I'd like to see an LVM with a snapshot feature combined with suspend-to-disk, to implement a checkpoint-restart system, with the option of reverting the entire system (RAM and disk) to where it was when it last suspended. The relatively minor data loss of reverting to last suspend before a crash is usually much less painful than reconstructing all the userspace state by hand (literally).

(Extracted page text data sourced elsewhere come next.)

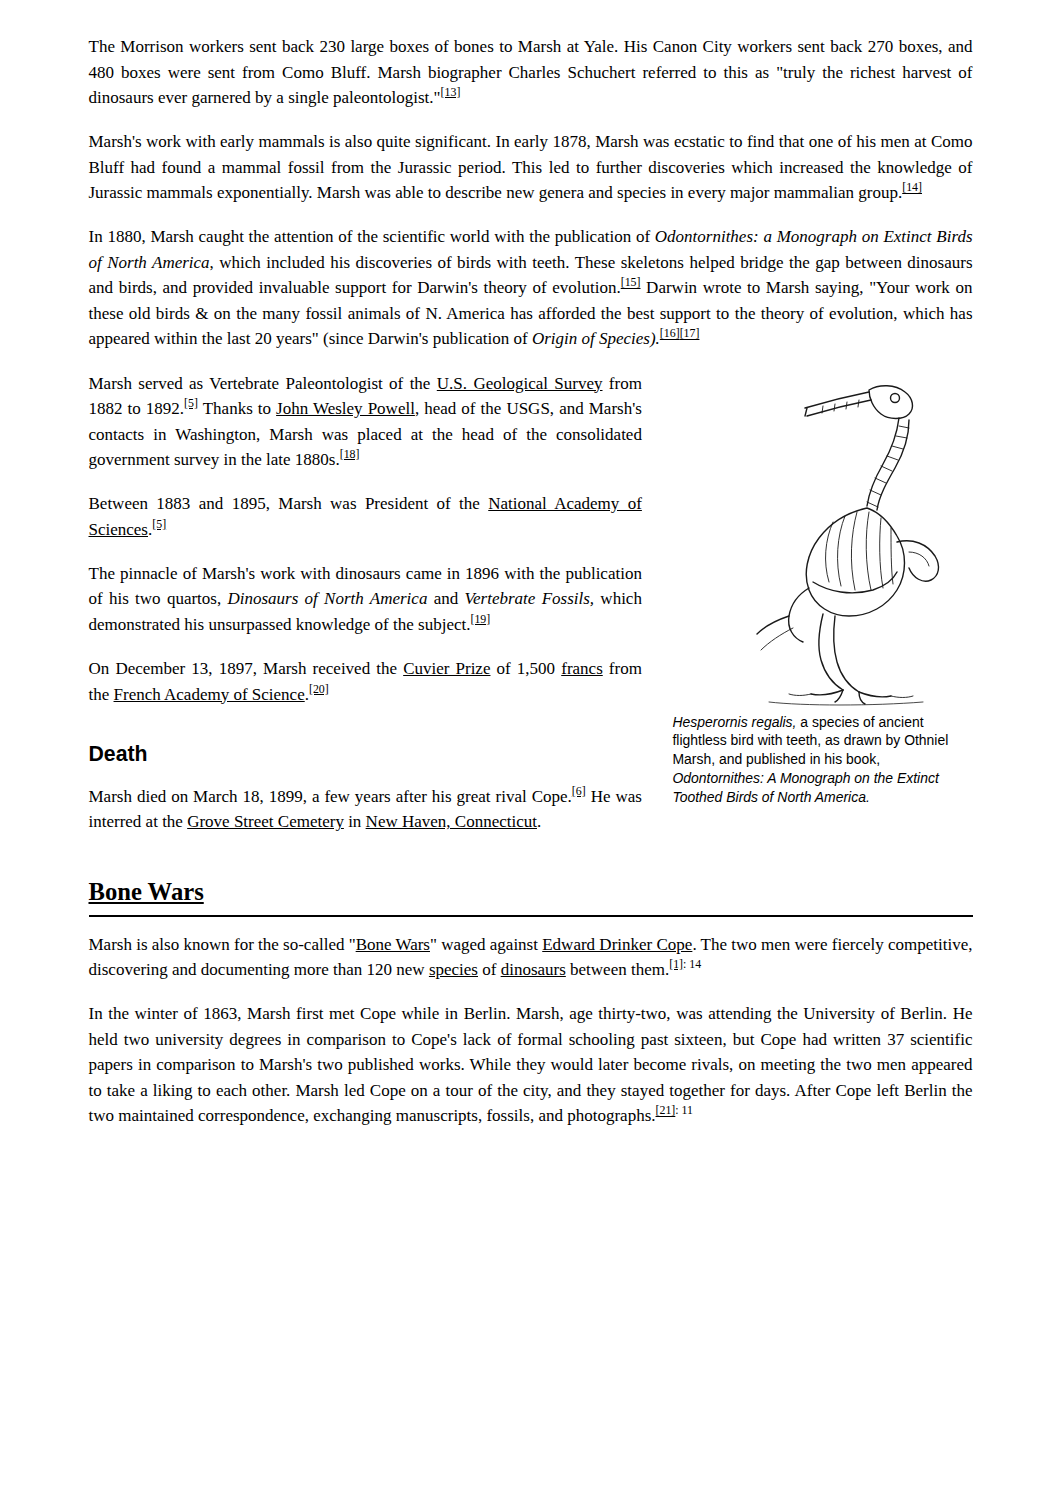The Morrison workers sent back 230 large boxes of bones to Marsh at Yale. His Canon City workers sent back 270 boxes, and 480 boxes were sent from Como Bluff. Marsh biographer Charles Schuchert referred to this as "truly the richest harvest of dinosaurs ever garnered by a single paleontologist."[13]
Marsh's work with early mammals is also quite significant. In early 1878, Marsh was ecstatic to find that one of his men at Como Bluff had found a mammal fossil from the Jurassic period. This led to further discoveries which increased the knowledge of Jurassic mammals exponentially. Marsh was able to describe new genera and species in every major mammalian group.[14]
In 1880, Marsh caught the attention of the scientific world with the publication of Odontornithes: a Monograph on Extinct Birds of North America, which included his discoveries of birds with teeth. These skeletons helped bridge the gap between dinosaurs and birds, and provided invaluable support for Darwin's theory of evolution.[15] Darwin wrote to Marsh saying, "Your work on these old birds & on the many fossil animals of N. America has afforded the best support to the theory of evolution, which has appeared within the last 20 years" (since Darwin's publication of Origin of Species).[16][17]
Hesperornis regalis, a species of ancient flightless bird with teeth, as drawn by Othniel Marsh, and published in his book, Odontornithes: A Monograph on the Extinct Toothed Birds of North America.
Marsh served as Vertebrate Paleontologist of the U.S. Geological Survey from 1882 to 1892.[5] Thanks to John Wesley Powell, head of the USGS, and Marsh's contacts in Washington, Marsh was placed at the head of the consolidated government survey in the late 1880s.[18]
Between 1883 and 1895, Marsh was President of the National Academy of Sciences.[5]
The pinnacle of Marsh's work with dinosaurs came in 1896 with the publication of his two quartos, Dinosaurs of North America and Vertebrate Fossils, which demonstrated his unsurpassed knowledge of the subject.[19]
On December 13, 1897, Marsh received the Cuvier Prize of 1,500 francs from the French Academy of Science.[20]
Death
Marsh died on March 18, 1899, a few years after his great rival Cope.[6] He was interred at the Grove Street Cemetery in New Haven, Connecticut.
Bone Wars
Marsh is also known for the so-called "Bone Wars" waged against Edward Drinker Cope. The two men were fiercely competitive, discovering and documenting more than 120 new species of dinosaurs between them.[1]: 14
In the winter of 1863, Marsh first met Cope while in Berlin. Marsh, age thirty-two, was attending the University of Berlin. He held two university degrees in comparison to Cope's lack of formal schooling past sixteen, but Cope had written 37 scientific papers in comparison to Marsh's two published works. While they would later become rivals, on meeting the two men appeared to take a liking to each other. Marsh led Cope on a tour of the city, and they stayed together for days. After Cope left Berlin the two maintained correspondence, exchanging manuscripts, fossils, and photographs.[21]: 11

Once the suspend/resume problem is solved, the next most annoying thing about laptops is the game of Russian roulette that is played every time a PCMCIA or USB device is connected. It's especially bad for laptops since they are exposed to more devices per boot than a typical desktop in my experience. If a device with a buggy Linux driver crashes on load, it usually takes the system with it. A checkpoint/restart approach would allow the user to say "oops, guess I'll unplug that and try again" instead of "darn, now I have to spend 20 minutes getting all my user-space stuff put back together."